New Tools for Political Scholars

Google Earth: Platform for Academic Scholarship?

This report was included in today’s Wired News from the Chronicle of Higher Education. The University of Richmond’s Digital Scholarship Lab, home of William and Mary’s own Rob Nelson, has produced a powerful tool to provide new insights into historical voting data.

Earlier this year scholars at the University of Richmond unveiled an innovative Web site that displays county-by-county election data from U.S. presidential elections since 1840. Now their project’s been Googled. In an effort to get more exposure for their data just in time for election day, the university’s Digital Scholarship Lab spent the past few months working with Google engineers to embed the data into Google Maps and Google Earth. The results are now part of Google’s election Web site. In a statement released today, Rick Klau, a manager on Google’s Elections team said, the company hoped other universities would use the Google Earth platform “to share information and make a complex collection of data structures more easily accessible.” The Richmond scholars had already developed maps with features similar to those of Google Earth, which lets users scroll around maps of the U.S., zooming in on any address to see relevant data about the locations. In fact, the Google version has less information for now, since researchers only had time to load in election data going back to 1980. But Andrew Torget, director of the Digital Scholarship Lab, said in an interview this week that the goal of the partnership was to get the information in front of a wider audience. “It was an opportunity to put out this digital scholarship on the biggest digital platform there is, Google.” As more scholars try similar map-based data projects, should they use Google as a platform? Or are there benefits to building home-grown interfaces instead? –Jeffrey R. Young

It’s the Network Stupid

Technology Review: How Obama Really Did It

In 1992, Carville said, ‘It’s the economy, stupid,'” Trippi says, recalling the exhortation of Bill Clinton’s campaign manager, James Carville. “This year, it was the network, stupid!

You have an entire generation of folks under age 25 no longer using
e-mails, not even using Facebook; a majority are using text messaging,”
All says. “I get Obama’s text messages, and every one is exactly what
it should be.
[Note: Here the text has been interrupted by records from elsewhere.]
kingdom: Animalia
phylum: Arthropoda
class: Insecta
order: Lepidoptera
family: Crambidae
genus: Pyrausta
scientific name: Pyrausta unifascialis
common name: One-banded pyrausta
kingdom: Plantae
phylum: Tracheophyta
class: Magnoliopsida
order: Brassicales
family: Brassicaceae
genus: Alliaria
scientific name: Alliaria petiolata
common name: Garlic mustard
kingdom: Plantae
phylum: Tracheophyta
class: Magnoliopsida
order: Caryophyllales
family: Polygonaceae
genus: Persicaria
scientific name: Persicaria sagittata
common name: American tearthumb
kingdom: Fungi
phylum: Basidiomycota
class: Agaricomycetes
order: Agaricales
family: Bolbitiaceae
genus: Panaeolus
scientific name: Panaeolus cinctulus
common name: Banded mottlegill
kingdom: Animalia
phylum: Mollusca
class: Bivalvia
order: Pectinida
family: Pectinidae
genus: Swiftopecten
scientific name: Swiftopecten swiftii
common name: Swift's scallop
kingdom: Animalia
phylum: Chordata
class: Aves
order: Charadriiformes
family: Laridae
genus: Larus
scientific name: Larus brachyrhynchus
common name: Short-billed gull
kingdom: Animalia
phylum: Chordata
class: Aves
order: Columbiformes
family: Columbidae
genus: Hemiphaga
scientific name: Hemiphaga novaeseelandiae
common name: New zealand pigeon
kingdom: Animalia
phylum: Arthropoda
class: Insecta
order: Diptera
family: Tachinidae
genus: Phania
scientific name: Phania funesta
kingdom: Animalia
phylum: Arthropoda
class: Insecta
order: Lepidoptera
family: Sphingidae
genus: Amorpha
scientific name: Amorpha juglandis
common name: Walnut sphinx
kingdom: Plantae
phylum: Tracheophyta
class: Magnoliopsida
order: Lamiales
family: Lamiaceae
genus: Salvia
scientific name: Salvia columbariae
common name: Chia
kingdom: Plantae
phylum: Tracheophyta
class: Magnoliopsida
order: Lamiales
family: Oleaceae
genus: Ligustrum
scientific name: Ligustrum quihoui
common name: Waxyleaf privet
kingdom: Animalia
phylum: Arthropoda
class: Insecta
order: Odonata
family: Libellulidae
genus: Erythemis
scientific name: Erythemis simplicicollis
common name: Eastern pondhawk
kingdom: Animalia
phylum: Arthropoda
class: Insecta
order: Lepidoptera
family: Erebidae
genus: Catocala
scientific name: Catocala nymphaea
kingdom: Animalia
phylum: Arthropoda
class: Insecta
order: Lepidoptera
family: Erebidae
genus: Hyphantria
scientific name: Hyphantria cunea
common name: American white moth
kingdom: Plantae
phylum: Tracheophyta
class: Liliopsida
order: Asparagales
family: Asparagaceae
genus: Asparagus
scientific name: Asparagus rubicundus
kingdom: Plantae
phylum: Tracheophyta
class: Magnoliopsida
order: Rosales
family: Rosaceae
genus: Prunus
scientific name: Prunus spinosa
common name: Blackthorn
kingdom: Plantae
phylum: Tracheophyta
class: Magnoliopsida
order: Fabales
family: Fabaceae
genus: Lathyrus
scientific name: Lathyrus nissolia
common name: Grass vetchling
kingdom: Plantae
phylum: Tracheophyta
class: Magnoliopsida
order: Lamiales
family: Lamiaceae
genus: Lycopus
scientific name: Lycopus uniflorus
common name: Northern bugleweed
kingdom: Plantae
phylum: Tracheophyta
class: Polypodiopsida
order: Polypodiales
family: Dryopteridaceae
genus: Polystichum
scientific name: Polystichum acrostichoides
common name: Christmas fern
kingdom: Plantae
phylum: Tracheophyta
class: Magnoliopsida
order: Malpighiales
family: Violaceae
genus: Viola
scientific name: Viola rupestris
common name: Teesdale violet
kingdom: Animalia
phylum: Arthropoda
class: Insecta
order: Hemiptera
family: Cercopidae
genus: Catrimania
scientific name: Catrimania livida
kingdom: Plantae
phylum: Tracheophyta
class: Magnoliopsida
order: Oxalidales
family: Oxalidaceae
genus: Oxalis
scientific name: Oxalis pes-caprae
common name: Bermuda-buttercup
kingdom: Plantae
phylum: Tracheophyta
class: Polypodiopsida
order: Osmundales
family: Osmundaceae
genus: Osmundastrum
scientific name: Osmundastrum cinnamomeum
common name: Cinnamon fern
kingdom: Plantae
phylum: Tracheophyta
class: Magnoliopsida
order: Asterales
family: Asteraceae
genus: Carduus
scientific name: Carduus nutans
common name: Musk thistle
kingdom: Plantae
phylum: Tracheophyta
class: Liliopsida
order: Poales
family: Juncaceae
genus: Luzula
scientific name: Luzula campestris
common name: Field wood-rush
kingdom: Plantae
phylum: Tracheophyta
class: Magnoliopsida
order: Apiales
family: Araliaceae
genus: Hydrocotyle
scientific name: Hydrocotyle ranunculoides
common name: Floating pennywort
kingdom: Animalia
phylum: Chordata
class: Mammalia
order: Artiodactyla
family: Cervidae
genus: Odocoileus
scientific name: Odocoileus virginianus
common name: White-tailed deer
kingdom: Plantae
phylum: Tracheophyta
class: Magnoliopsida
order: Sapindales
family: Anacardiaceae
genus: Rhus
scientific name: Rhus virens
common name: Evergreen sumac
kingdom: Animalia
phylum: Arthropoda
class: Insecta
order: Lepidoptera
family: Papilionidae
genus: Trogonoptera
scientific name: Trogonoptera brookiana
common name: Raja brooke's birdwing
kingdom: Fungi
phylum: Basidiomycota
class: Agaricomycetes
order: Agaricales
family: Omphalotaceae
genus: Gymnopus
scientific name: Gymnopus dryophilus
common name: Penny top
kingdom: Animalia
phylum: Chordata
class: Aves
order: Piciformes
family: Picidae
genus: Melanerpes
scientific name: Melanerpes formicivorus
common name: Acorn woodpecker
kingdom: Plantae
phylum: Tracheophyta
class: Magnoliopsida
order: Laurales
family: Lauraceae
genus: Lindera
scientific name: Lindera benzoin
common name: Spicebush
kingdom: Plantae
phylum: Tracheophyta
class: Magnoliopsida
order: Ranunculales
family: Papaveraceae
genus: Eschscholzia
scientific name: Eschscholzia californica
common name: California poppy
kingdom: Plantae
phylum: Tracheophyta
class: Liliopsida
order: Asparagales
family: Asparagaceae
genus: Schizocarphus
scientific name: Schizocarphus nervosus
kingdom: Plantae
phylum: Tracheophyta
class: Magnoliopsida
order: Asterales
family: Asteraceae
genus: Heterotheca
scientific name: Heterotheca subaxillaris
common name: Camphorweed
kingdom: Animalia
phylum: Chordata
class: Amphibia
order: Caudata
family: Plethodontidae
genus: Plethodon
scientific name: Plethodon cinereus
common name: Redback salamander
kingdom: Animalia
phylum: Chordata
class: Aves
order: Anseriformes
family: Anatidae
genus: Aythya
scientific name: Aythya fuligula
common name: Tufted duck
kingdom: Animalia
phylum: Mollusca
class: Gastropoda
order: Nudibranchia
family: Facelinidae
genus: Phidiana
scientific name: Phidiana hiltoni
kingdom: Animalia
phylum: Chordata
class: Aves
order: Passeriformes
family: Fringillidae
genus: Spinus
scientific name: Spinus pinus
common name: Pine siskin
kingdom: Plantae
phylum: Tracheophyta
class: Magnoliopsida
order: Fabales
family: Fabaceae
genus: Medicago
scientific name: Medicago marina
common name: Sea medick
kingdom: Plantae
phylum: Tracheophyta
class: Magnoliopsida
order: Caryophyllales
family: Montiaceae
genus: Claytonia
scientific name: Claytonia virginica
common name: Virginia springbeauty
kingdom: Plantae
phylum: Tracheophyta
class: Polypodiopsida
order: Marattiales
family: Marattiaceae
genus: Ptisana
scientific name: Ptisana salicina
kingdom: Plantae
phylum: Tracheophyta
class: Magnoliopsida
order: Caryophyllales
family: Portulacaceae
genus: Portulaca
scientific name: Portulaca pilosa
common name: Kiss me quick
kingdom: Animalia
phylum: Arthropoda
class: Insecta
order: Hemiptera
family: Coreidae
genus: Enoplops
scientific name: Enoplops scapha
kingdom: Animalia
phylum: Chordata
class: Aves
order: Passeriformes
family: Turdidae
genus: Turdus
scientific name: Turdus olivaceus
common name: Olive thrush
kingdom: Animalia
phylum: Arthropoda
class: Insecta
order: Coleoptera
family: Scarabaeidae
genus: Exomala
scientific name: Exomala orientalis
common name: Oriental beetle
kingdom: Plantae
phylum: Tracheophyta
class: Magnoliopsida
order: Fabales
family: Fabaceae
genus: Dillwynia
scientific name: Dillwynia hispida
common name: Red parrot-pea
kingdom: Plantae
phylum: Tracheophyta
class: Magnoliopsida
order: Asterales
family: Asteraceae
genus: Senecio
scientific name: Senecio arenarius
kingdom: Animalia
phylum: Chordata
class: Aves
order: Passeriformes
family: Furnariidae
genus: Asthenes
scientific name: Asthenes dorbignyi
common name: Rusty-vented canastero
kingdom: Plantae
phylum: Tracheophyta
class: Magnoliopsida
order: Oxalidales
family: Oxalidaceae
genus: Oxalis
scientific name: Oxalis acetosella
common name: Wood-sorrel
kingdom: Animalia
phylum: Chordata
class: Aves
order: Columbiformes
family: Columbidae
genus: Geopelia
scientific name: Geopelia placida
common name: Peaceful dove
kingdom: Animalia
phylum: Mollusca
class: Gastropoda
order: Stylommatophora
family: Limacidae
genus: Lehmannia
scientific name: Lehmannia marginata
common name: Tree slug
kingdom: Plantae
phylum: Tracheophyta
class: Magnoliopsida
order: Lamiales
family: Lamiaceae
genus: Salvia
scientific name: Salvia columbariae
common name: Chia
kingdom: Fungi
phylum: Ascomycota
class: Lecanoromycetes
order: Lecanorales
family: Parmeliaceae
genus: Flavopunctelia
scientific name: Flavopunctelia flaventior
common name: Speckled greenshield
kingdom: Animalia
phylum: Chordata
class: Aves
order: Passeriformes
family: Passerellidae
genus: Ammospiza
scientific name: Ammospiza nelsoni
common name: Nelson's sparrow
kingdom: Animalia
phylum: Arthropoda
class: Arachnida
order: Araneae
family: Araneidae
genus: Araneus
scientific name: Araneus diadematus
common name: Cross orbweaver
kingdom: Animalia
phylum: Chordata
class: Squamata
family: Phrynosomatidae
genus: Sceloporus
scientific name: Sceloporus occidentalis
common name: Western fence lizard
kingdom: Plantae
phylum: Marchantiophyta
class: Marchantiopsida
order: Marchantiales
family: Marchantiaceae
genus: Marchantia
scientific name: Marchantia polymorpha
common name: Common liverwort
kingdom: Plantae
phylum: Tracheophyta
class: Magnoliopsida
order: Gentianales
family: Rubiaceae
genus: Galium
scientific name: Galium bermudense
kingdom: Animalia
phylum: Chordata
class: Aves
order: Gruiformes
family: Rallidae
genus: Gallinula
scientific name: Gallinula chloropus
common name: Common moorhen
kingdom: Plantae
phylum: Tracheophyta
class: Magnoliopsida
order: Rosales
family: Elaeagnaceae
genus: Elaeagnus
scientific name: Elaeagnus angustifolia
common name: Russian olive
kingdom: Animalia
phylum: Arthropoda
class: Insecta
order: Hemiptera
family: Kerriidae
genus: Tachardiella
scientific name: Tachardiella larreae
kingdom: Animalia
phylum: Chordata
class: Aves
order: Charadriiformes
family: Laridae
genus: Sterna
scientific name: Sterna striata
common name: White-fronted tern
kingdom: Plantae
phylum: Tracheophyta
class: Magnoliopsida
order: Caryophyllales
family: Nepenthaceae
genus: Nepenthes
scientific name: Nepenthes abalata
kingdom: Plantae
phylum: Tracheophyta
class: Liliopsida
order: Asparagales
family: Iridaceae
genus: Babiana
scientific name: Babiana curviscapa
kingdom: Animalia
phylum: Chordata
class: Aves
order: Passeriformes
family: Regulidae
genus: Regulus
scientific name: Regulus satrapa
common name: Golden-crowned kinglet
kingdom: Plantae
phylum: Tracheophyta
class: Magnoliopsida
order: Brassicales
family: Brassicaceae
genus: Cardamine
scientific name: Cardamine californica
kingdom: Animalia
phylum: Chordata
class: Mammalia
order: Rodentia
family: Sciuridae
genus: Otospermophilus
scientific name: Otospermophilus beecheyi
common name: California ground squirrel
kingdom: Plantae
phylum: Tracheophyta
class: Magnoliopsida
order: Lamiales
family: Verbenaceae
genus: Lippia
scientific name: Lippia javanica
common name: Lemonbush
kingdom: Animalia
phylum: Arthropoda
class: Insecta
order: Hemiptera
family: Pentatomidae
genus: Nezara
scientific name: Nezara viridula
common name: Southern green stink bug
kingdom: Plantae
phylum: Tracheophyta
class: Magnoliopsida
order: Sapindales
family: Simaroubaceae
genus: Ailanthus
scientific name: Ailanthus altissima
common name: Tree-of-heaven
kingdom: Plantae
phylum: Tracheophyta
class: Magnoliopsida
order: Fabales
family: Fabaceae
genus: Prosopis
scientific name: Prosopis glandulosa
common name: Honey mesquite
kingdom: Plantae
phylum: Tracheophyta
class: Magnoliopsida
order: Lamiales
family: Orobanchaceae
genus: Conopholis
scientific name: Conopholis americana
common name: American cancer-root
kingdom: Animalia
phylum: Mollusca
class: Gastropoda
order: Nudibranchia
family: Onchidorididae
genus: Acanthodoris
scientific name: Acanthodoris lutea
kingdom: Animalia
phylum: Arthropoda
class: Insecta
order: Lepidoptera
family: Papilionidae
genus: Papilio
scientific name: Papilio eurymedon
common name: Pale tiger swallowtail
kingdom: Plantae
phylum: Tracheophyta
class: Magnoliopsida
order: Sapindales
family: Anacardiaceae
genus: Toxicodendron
It is never pointless, it is always worth reading, and it
has an action for you to take. You can have hundreds of recipients on a
text message. You have hundreds of people trying to change the world in
160 characters or less. What’s the SMS strategy for John McCain? None.”

One of the ongoing questions that I have about Web 2.0 applications is the extent to which they can contribute to solving real problems.   I wonder if our students understand that Facebook, mySpace, and the other sites that they use so effectively in their social lives have such enormous potential in the real world.  This article in the MIT Technology Review provides an extended treatment of how the basic tools of social networking can be tailored to meet the specific goals of a political campain–fundraising, canvassing, and communication.  “MyBo”, the Barack Obama networking site enrolled over a million members and is credited with raising record amounts of cash and delivering key primary wins that were essential to gaining the nomination.

MyBo offered a pretty amazing set of specific campaigning tools.  Powerful database queries allowed members to “slice and dice the geographic microdata” in ways that were previously only accessible to technically sophisticated political consultants.  The site, developed by Blue State Digital with the assistance of Facebook cofounder Chris Hughes, represented “the ultimate online political machine.”  The power of the site comes from the integration of a suite of individual tools that had been tested in the earlier campaign of Howard Dean, into a coherent whole.

It’s long article, but well worth reading.  Like so many of the others, it challenges us to wonder how we might tap into this same kind of communicative power in ways that quickly leave our bloated CMS software behind.  It also challenges us to rethink what it means to be liberally educated in the 21st century–can a person being truly literate without understanding the potential impact on our culture of these commuity building and activiation tools?